Parmi ses nombreux voyages en mer, on peut aussi noter celui qu’elle réalisa en 1952 à Terre Neuve, durant les cinq mois de la saison de pêche, et duquel elle tira son premier best-seller : Racleurs d’océans. De ces années d’étude et d’observation en mer, Anita Conti propose une vision alors inédite de ce que la pêche est et de ce qu’elle devrait être. Alarmée par la surexploitation des océans, elle s’efforcera toute sa vie de mettre en évidence ce problème et d’y proposer des alternatives. Elle fait ainsi campagne pour la réutilisation des « faux-poissons», c’est-à-dire des indésirables habituellement rejetés à la mer.

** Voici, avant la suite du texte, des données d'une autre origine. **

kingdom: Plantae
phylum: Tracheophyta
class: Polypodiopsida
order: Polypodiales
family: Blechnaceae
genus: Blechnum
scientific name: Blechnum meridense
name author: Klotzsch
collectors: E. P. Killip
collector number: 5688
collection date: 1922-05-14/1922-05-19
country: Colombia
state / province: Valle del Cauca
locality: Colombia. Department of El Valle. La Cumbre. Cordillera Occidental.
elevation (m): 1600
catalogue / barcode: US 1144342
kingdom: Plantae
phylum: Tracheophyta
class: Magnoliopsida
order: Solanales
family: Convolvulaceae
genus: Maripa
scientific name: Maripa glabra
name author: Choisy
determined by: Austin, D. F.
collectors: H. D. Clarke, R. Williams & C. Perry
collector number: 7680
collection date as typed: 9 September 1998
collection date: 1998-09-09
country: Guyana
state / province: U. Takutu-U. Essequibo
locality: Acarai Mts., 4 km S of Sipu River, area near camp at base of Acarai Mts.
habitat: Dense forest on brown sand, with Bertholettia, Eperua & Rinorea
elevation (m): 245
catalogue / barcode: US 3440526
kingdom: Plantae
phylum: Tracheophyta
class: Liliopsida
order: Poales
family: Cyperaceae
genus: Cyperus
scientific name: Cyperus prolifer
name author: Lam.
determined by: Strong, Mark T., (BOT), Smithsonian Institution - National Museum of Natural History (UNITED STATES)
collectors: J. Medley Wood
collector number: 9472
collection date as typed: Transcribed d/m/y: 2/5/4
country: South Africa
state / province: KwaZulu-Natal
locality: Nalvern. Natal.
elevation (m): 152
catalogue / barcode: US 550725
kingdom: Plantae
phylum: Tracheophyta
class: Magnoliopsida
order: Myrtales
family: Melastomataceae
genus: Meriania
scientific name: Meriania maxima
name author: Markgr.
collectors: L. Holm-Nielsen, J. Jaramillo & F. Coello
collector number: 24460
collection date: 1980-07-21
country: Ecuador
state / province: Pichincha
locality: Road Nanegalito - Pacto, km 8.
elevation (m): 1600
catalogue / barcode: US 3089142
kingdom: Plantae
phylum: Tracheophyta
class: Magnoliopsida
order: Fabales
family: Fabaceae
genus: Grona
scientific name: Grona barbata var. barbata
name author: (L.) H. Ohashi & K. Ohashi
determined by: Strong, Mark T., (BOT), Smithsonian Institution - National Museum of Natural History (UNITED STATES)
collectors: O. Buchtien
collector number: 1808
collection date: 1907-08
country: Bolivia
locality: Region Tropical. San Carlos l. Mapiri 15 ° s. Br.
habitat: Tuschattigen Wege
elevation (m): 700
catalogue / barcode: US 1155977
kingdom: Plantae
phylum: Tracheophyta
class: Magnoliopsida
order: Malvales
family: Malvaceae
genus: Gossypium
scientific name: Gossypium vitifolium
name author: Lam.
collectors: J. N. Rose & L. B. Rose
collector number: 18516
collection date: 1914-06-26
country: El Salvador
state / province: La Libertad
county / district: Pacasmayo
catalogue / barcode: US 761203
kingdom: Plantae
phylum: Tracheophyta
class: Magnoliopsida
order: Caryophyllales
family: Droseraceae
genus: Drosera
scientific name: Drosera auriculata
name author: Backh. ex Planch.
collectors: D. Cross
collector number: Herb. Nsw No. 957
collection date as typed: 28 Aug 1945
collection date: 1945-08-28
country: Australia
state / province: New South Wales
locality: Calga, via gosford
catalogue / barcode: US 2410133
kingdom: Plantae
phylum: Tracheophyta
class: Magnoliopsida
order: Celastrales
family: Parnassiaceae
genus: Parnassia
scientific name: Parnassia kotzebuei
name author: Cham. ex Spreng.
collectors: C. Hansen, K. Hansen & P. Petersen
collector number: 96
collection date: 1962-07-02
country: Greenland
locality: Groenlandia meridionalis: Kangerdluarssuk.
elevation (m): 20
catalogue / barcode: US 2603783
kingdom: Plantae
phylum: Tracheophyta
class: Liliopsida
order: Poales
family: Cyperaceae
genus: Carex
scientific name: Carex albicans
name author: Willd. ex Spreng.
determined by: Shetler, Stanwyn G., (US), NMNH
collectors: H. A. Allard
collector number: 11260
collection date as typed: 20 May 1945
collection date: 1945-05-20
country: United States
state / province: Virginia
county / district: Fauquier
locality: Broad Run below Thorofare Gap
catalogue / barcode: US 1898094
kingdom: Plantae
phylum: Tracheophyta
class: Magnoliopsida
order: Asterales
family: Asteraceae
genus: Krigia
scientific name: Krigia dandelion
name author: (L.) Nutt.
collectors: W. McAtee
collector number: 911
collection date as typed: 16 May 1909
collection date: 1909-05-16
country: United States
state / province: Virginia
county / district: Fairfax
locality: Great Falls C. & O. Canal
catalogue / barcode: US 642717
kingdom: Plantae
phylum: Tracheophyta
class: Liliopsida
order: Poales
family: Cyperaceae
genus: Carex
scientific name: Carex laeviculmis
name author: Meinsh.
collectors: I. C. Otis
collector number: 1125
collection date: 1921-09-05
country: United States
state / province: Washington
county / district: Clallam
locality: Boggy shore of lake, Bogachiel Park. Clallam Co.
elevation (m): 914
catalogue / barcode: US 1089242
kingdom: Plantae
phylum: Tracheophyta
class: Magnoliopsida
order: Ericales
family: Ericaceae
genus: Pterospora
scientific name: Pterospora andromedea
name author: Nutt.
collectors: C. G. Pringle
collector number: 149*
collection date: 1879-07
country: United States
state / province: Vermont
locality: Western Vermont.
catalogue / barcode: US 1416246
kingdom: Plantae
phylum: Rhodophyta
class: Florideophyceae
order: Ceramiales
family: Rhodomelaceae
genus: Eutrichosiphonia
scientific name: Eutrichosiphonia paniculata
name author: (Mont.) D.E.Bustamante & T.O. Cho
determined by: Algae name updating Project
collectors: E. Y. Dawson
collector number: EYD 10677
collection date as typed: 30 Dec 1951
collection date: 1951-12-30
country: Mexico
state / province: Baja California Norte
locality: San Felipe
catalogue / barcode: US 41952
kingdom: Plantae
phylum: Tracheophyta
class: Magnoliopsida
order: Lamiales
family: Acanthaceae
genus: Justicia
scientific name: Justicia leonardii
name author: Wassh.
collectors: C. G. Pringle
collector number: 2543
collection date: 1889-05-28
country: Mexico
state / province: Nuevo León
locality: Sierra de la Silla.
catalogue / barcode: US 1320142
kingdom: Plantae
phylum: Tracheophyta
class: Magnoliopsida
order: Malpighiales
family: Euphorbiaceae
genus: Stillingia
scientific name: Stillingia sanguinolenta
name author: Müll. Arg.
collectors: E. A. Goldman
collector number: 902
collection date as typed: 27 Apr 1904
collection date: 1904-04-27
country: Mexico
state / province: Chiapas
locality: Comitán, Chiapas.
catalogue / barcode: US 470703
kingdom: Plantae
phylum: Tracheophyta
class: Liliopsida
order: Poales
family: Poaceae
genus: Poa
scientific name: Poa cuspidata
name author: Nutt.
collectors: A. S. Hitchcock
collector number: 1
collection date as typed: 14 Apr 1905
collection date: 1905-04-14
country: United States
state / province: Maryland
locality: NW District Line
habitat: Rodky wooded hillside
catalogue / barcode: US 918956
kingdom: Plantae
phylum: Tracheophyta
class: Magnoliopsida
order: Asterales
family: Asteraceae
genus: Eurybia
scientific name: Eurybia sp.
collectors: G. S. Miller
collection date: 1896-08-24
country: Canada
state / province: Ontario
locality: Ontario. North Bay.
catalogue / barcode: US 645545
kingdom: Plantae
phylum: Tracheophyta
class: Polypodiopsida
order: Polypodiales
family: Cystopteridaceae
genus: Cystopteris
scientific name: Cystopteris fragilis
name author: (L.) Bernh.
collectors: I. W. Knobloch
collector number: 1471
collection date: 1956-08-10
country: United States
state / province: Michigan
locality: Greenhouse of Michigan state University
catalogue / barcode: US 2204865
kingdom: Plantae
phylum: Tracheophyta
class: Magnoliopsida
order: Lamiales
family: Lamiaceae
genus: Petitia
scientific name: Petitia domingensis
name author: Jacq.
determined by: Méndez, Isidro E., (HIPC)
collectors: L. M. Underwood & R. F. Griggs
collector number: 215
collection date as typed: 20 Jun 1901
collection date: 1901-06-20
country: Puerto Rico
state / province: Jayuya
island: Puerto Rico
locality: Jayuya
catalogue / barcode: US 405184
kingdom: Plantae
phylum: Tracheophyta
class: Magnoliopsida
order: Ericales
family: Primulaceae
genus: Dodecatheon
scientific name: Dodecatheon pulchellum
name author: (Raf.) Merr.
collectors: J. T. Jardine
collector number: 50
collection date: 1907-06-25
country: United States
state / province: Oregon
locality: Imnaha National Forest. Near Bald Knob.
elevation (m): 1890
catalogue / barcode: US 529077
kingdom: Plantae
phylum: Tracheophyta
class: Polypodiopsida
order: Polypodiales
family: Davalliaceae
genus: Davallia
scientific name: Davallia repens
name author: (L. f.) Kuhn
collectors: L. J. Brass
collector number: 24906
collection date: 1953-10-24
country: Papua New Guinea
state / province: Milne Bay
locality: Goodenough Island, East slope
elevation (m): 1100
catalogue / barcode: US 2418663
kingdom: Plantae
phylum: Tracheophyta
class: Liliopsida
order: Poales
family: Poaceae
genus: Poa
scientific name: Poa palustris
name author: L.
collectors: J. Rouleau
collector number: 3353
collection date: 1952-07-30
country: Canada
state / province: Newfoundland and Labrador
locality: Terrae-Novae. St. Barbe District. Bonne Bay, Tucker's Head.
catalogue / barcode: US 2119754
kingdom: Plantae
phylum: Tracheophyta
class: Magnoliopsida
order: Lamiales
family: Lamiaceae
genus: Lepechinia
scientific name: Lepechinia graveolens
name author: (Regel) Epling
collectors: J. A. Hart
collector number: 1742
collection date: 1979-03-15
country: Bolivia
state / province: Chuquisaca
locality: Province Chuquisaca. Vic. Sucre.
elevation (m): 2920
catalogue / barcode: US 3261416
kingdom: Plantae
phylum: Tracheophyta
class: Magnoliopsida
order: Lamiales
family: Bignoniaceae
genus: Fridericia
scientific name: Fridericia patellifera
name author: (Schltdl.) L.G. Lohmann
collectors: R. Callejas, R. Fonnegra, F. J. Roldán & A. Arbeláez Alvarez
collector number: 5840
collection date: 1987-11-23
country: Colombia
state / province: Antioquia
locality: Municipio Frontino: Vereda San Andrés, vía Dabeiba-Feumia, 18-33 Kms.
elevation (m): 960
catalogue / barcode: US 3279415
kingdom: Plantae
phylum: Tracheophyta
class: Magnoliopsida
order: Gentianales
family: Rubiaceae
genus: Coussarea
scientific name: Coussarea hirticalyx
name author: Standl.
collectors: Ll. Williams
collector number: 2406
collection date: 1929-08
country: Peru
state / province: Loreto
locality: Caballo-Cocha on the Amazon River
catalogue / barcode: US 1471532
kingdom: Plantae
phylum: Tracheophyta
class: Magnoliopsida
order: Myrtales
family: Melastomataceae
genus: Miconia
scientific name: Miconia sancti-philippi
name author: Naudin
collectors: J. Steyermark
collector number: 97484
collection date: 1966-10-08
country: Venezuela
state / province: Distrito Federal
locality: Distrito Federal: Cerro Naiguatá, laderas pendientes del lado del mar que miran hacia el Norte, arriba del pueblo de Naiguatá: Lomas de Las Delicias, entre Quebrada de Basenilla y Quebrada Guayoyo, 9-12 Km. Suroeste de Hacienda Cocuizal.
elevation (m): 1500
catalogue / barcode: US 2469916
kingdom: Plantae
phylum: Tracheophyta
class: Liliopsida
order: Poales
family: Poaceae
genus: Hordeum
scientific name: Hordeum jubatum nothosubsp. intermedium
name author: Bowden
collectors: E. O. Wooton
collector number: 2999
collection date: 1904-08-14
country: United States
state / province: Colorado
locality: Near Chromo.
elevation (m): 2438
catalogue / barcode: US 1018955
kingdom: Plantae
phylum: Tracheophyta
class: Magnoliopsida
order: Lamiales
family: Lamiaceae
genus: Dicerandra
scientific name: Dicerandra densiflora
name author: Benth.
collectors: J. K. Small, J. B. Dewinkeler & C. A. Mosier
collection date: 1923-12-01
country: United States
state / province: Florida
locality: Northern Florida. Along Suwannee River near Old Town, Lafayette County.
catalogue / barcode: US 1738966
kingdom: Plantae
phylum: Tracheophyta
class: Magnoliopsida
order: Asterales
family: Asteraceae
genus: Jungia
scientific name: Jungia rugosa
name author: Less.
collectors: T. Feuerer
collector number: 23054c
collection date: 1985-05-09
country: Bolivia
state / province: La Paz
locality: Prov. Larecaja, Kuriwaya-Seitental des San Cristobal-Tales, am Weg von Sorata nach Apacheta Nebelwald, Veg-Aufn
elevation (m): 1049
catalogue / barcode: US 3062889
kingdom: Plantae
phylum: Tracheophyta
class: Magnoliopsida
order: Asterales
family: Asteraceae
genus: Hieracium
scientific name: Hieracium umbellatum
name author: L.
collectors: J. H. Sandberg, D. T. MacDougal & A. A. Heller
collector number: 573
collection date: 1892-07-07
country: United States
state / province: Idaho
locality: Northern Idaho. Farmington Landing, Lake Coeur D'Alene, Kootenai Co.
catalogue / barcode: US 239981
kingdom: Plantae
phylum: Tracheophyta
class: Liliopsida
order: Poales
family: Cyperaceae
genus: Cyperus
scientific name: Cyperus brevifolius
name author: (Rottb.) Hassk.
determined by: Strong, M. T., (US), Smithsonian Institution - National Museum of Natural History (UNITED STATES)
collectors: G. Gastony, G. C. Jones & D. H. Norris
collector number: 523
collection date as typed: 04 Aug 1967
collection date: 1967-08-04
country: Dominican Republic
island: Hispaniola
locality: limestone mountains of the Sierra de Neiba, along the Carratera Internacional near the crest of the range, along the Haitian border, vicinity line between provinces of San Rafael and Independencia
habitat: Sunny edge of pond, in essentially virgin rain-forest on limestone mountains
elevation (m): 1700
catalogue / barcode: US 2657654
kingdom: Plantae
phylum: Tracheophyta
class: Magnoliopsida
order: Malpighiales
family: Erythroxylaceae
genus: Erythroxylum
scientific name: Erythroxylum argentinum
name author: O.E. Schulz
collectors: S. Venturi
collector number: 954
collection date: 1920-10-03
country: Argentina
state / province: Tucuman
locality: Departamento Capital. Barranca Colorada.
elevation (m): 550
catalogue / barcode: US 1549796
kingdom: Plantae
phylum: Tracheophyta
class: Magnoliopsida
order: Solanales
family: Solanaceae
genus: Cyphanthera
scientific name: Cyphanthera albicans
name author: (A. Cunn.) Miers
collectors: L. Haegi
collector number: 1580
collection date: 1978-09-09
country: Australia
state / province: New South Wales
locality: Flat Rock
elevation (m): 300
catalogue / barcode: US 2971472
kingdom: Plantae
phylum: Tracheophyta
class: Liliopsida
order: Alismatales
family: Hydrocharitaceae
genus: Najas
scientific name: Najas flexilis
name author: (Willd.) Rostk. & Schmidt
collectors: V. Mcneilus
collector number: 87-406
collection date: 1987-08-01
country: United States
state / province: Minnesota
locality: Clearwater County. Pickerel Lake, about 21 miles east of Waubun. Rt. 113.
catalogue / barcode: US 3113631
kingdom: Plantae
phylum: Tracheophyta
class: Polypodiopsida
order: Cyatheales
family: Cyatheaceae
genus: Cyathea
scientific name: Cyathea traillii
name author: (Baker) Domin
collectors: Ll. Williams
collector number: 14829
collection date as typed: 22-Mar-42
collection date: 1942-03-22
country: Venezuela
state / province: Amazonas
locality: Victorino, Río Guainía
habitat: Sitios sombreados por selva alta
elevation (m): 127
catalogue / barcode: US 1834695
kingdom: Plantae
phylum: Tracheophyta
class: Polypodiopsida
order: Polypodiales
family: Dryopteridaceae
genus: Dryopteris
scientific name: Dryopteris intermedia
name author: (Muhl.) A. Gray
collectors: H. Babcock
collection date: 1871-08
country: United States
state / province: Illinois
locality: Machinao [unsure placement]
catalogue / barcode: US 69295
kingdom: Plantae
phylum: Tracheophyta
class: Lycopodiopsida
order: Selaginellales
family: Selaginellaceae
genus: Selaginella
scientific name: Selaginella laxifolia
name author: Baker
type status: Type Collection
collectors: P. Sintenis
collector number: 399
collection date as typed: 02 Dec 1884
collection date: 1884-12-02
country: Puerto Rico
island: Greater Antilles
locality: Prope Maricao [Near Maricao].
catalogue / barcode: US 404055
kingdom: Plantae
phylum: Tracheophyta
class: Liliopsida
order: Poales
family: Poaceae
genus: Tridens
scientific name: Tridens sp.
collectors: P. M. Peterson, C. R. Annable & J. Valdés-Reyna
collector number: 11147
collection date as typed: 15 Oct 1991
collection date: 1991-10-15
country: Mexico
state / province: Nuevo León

Au fil des conférences et des colloques auxquels elle participe, elle encourage également l’aquaculture, qu’elle pratique elle-même sur la côte adriatique et au sein de fermes aquacoles en mer du Nord. « Dès que je mets le pied à bord, je voltige. La vie est là » disait-elle, et en effet, elle ne s’arrêtera de naviguer que quelques années avant sa mort, à Douarnenez, en 1997.

LA DAME DE LA MER

Anita Conti était une femme avec un regard, une femme avec une vision, dotée d’une voix magnifique … Elle avait une grande élocution, une grande mémoire, et une générosité. L’Autre était plus important qu’elle. Elle s’effaçait pour l’Autre. Elle m’a ouvert la porte, elle m’a parlé. Elle m’a ouvert ses boîtes, ses archives, et j’étais surpris de découvrir une vie aussi riche, un personnage aussi important. Une véritable œuvre qui s’exprimait par la photo et par le sillage, ses marques, sa trace.  Laurent Giraud-Conti

« Dès que je mets le pied à bord, je voltige. La vie est là » disait Anita Conti. Autodidacte aux prémices de l’océanographie, elle est une pionnière et aventurière des mers. Toujours dotée de son appareil photo et de son carnet, elle en tirera son premier best-seller : Racleurs d’océans en 1953.